◆ EXTRAIT DE TEXTE:

Midi approchant, ce que me rappelle mon estomac, je m'installe sous un noisetier, assis sur un mur de pierres. Je laisse ma vigilance de côté compte tenu du calme ambiant et entreprends de me restaurer, le téléobjectif posé à ma droite...Perdu dans mes pensées et occupé à déguster ma boite de rillettes, je n'ai pas aperçu le cerf qui arrive face à moi le long d'une haie... Que faire ? Je me sens ridicule car j'ai là l'occasion de faire de belles images ! Le cerf ne m'a pas vu, il avance nonchalant vers moi. je suis figé. Je pose mon déjeuner doucement sans brusquer mon geste ! Le "douze" cors est à vingt mètres, il n'a pas senti ma présence. Je n'y tiens plus, je ne vais quand même pas laisser cette chance de tirer le portait de ce "royal". J'avance ma main droite vers le boitier à terre. Tout doucement je relève le téléobjectif...trop tard....le mouvement a été intercepté par l'oeil du cerf. Une volte-face et le voilà reparti au triple galop dans la direction opposée...Quelle erreur ! J'aurai dû le laisser passer et tenter ma chance après.... Je regrette de ne pas avoir gardé l'affût au lieu de m'alimenter à découvert, des instants comme celui-ci on en rêve et ne pas être prêt le moment venu est vraiment une faute de débutant !...

◆ EXTRAIT DE DONNÉES:
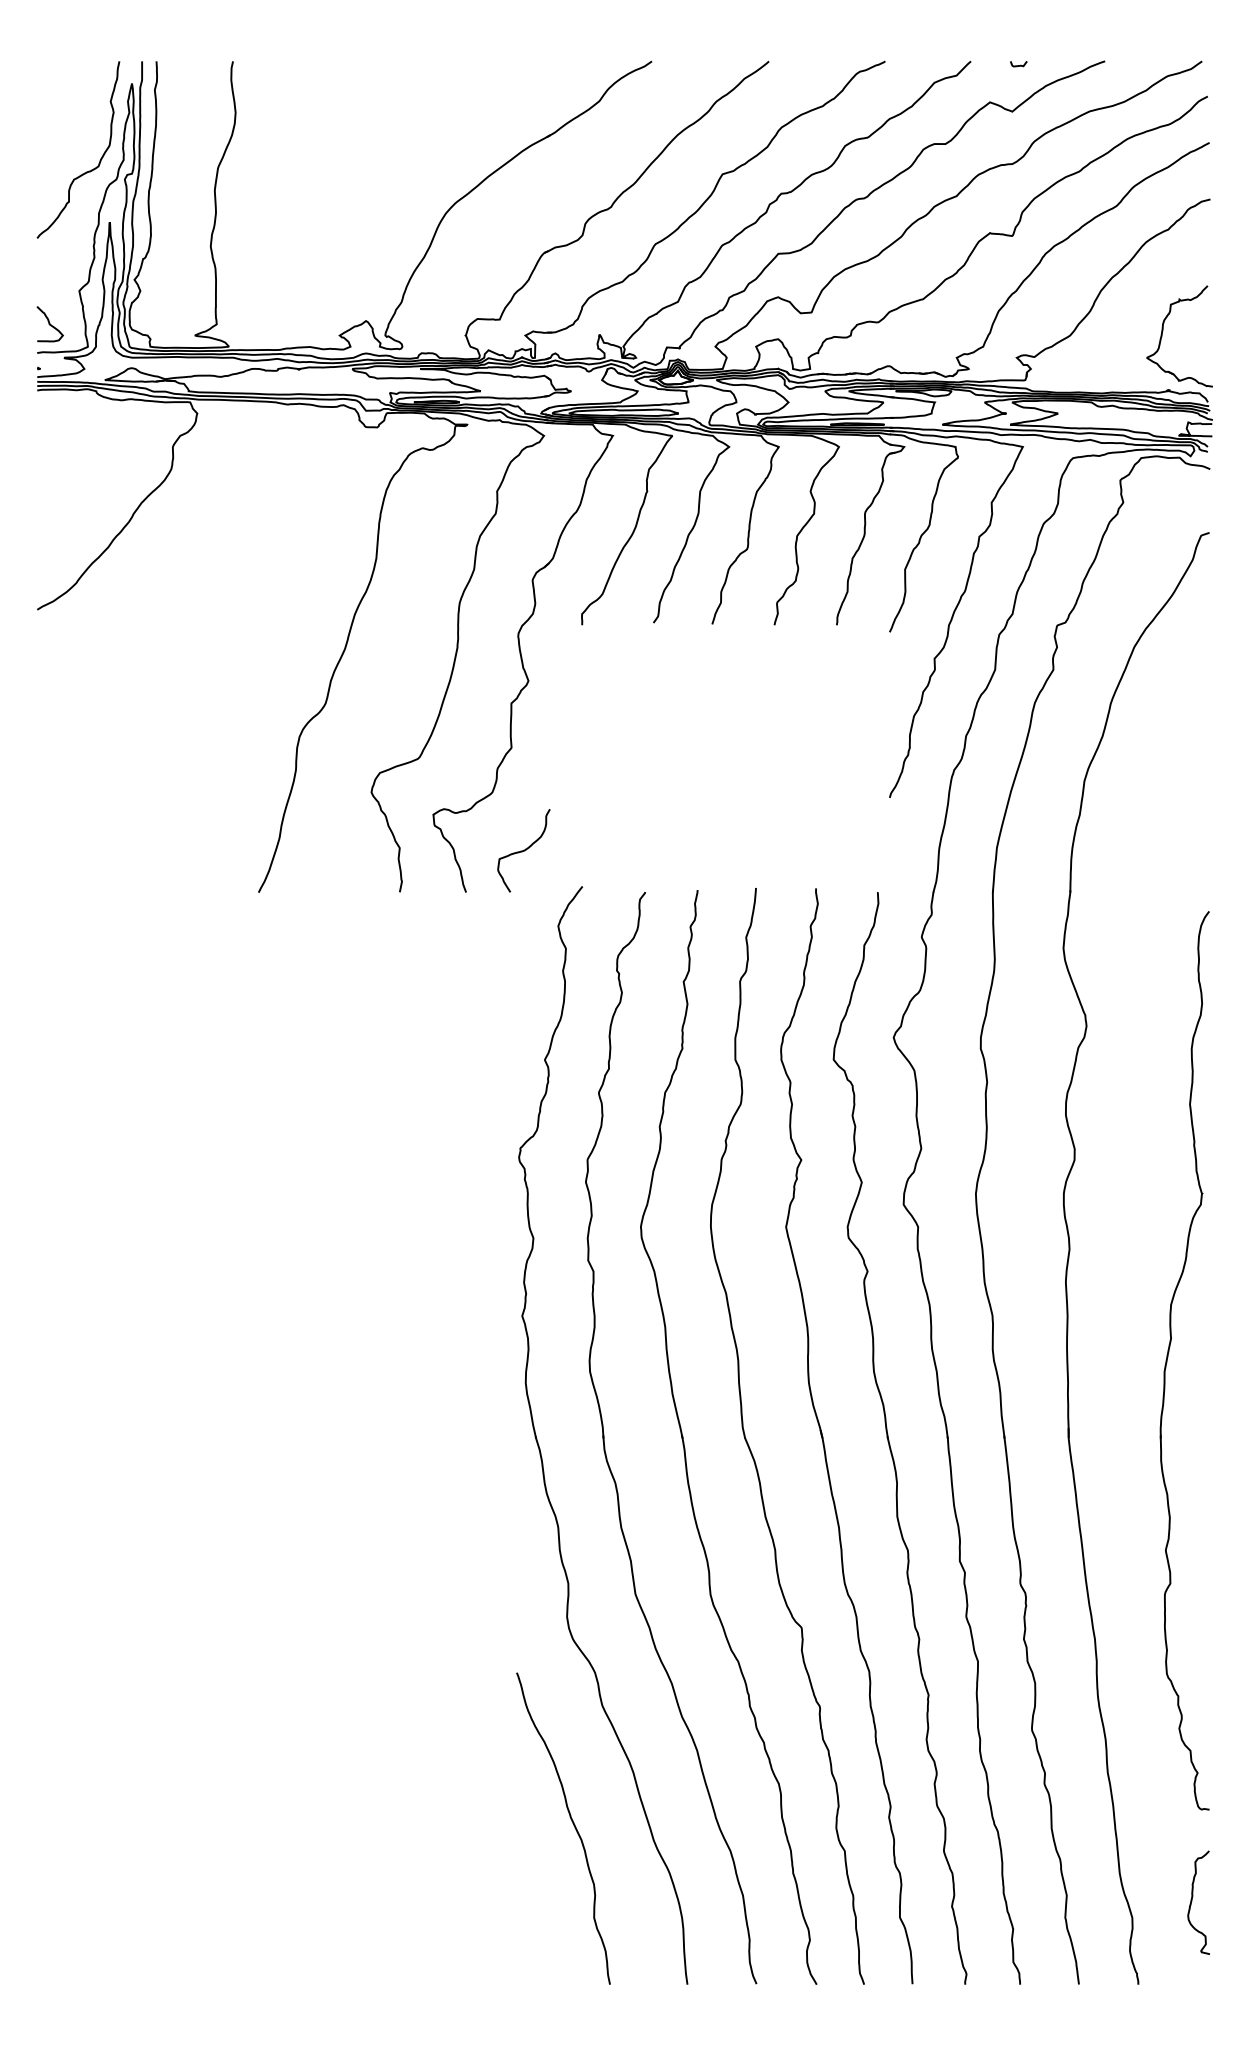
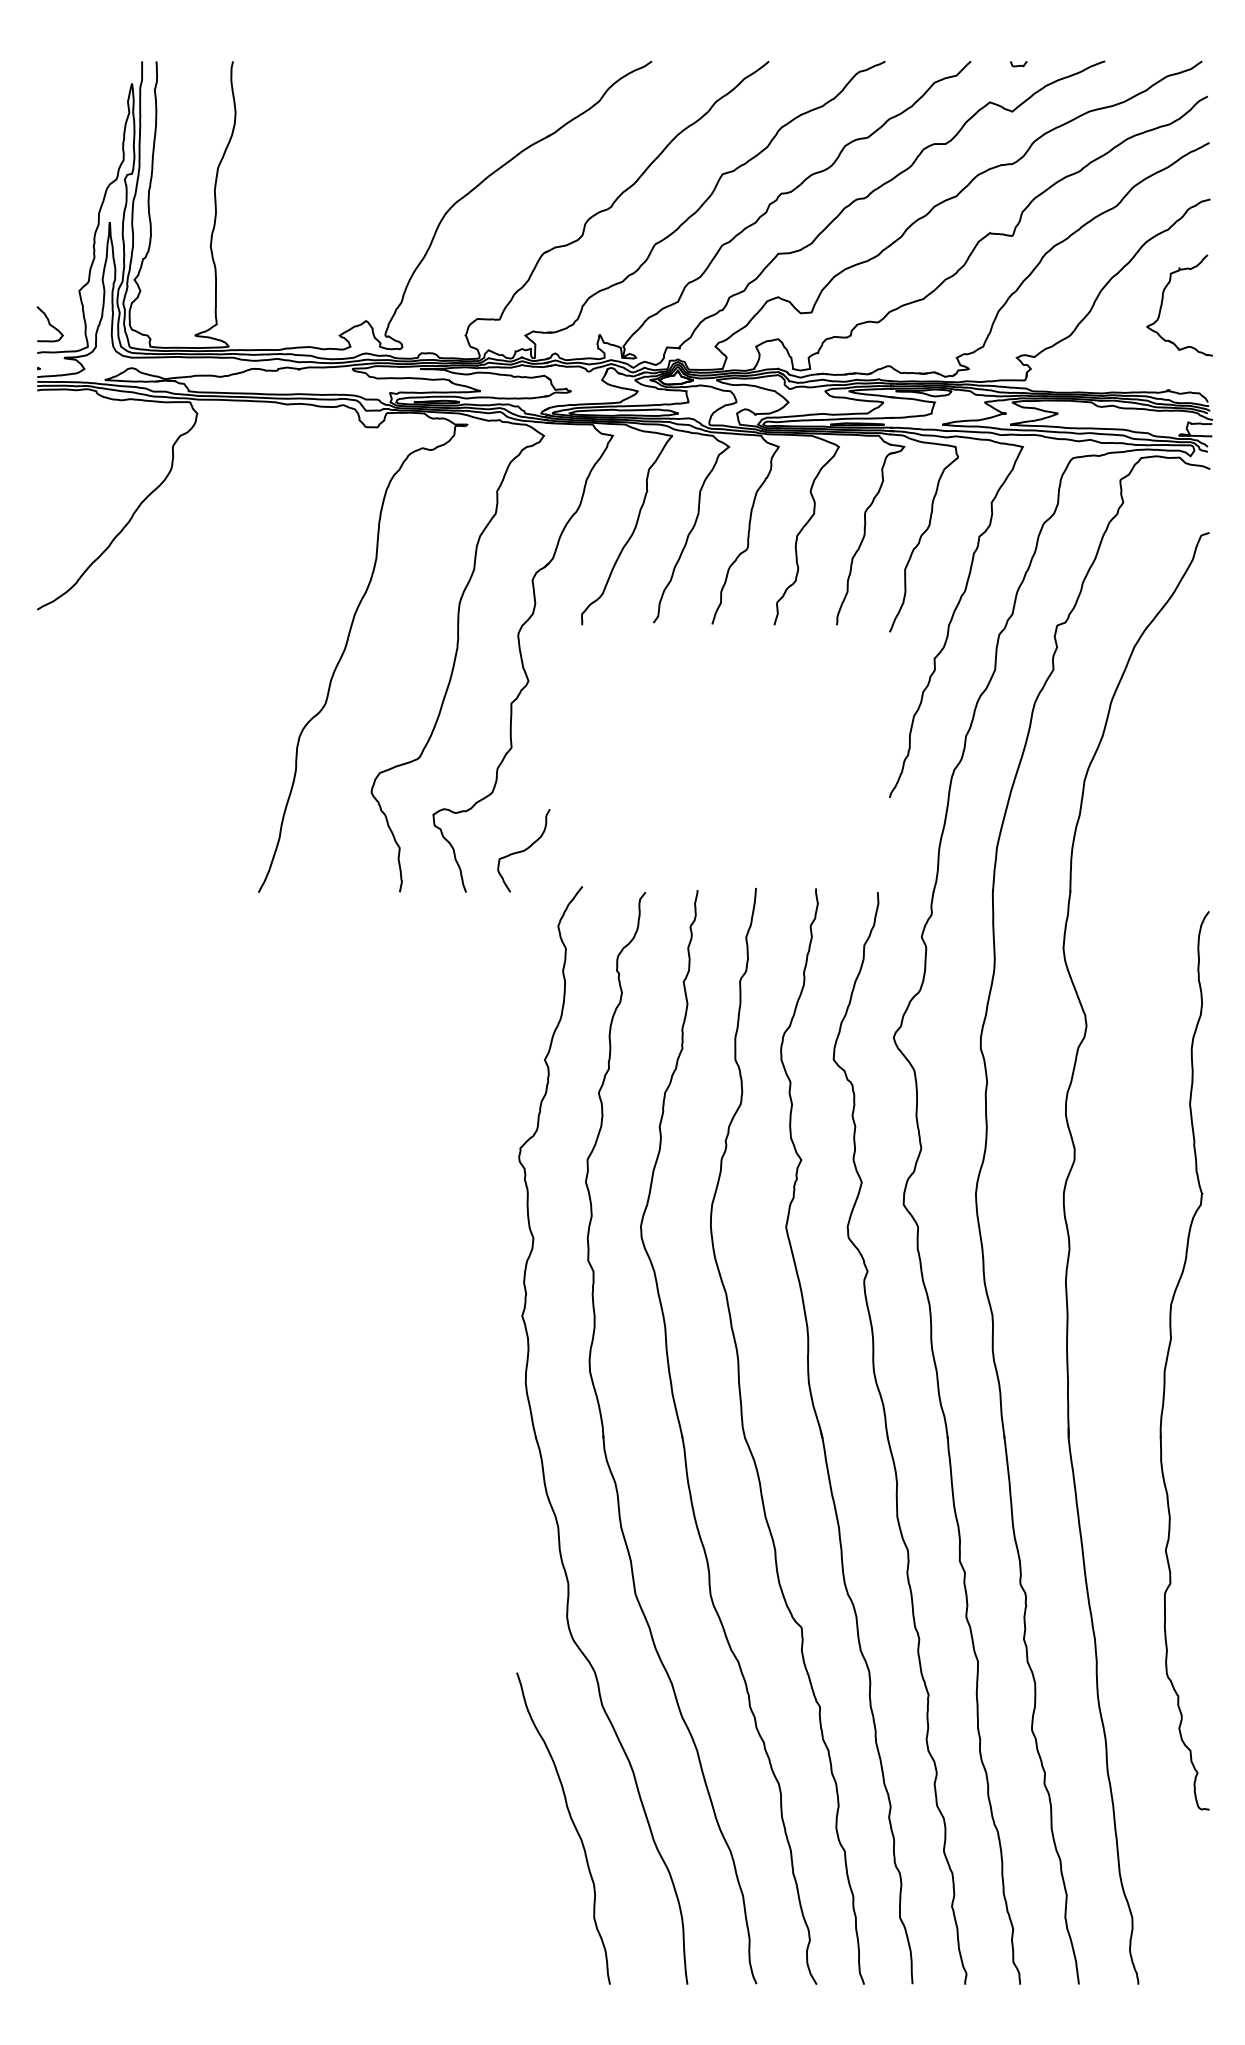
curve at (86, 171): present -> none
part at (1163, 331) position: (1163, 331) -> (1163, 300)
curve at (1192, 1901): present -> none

◆ CONSIGNES:
[A] D'après le récit sur le cerf, pourquoi l'animal repart-il au galop ? Répondez en une à trois phrases.
[B] Répondez brièvement, à partir du récit sur le cerf :
(i) Sous quel arbre le narrateur s'installe-t-il ?
(ii) Que mange-t-il lorsque le cerf arrive ?
(iii) À quelle distance se trouve le « douze » cors lorsqu'il n'a pas encore senti sa présence ?
[C] Poursuivez le récit sur le cerf à partir de sa dernière phrase.
Le matériel qui précède est sans lien avec le récit sur le cerf.

◆ RÉPONSES FINALES:
[A] Le narrateur a avancé la main droite vers le boîtier posé à terre puis a relevé doucement le téléobjectif, mais l'œil du cerf a intercepté ce mouvement. L'animal a alors fait volte-face et est reparti au triple galop dans la direction opposée.

[B]
(i) Sous un noisetier.
(ii) Une boîte de rillettes.
(iii) À vingt mètres.

[C]
Fâché, je reprends mon barda et redescends la colline.

Arrivé au bord du ruisseau qui apporte une petite note musicale dans la douceur de ce début d'après-midi, je choisis l'option de reprendre un vieux sentier qui s'enfonce dans les feuillus.

Un quart d'heure plus tard, un vrai chemin fait suite au sentier. une imposante souille barre le passage à l'endroit même où le bois s'arrête et laisse la place à des massifs de genêts et de grandes fougères jaunies par la canicule de cet été. Je marche rapidement en remontant le long de cette abondante végétation. La nuit précédente, la pluie tombée en abondance a rendu le sol glissant et les empreintes des sabots marquent profondément dans le sol. Il doit y avoir une grande activité dans ce secteur ?

Je m'enfonce maintenant entre deux murs de végétaux lorsque j'entends un petit brame, une sorte de bâillement. Je marque un temps d'arrêt, surpris, mais content ! Enfin un peu d'activité...

J'avance prudemment, mes sens en éveil, quand à nouveau, partant de ma gauche, un long cri rauque monte vers le ciel. Je vais pouvoir tenter une approche ! D'après l'ampleur du brame, la bête doit être imposante. je ne dois pas attendre très longtemps pour que de nouveau le brame recommence, long et langoureux. Je le situe à quelques dizaines de mètres au dessus du chemin, dans le travers encombré de genêts et de ronciers. Je ne peux monter directement, je serais vu aussitôt. J'échafaude un plan d'approche privilégiant la ruse. Je remonte sur une centaine de mètres le chemin et m'engage ensuite sur un sentier que les vaches ont créé à force de passer. Le passage est étroit et il faut faire attention aux branches qui se tendent comme des ressorts et qui claquent après mon passage ; autant de bruits qui peuvent mettre en alerte le cerf.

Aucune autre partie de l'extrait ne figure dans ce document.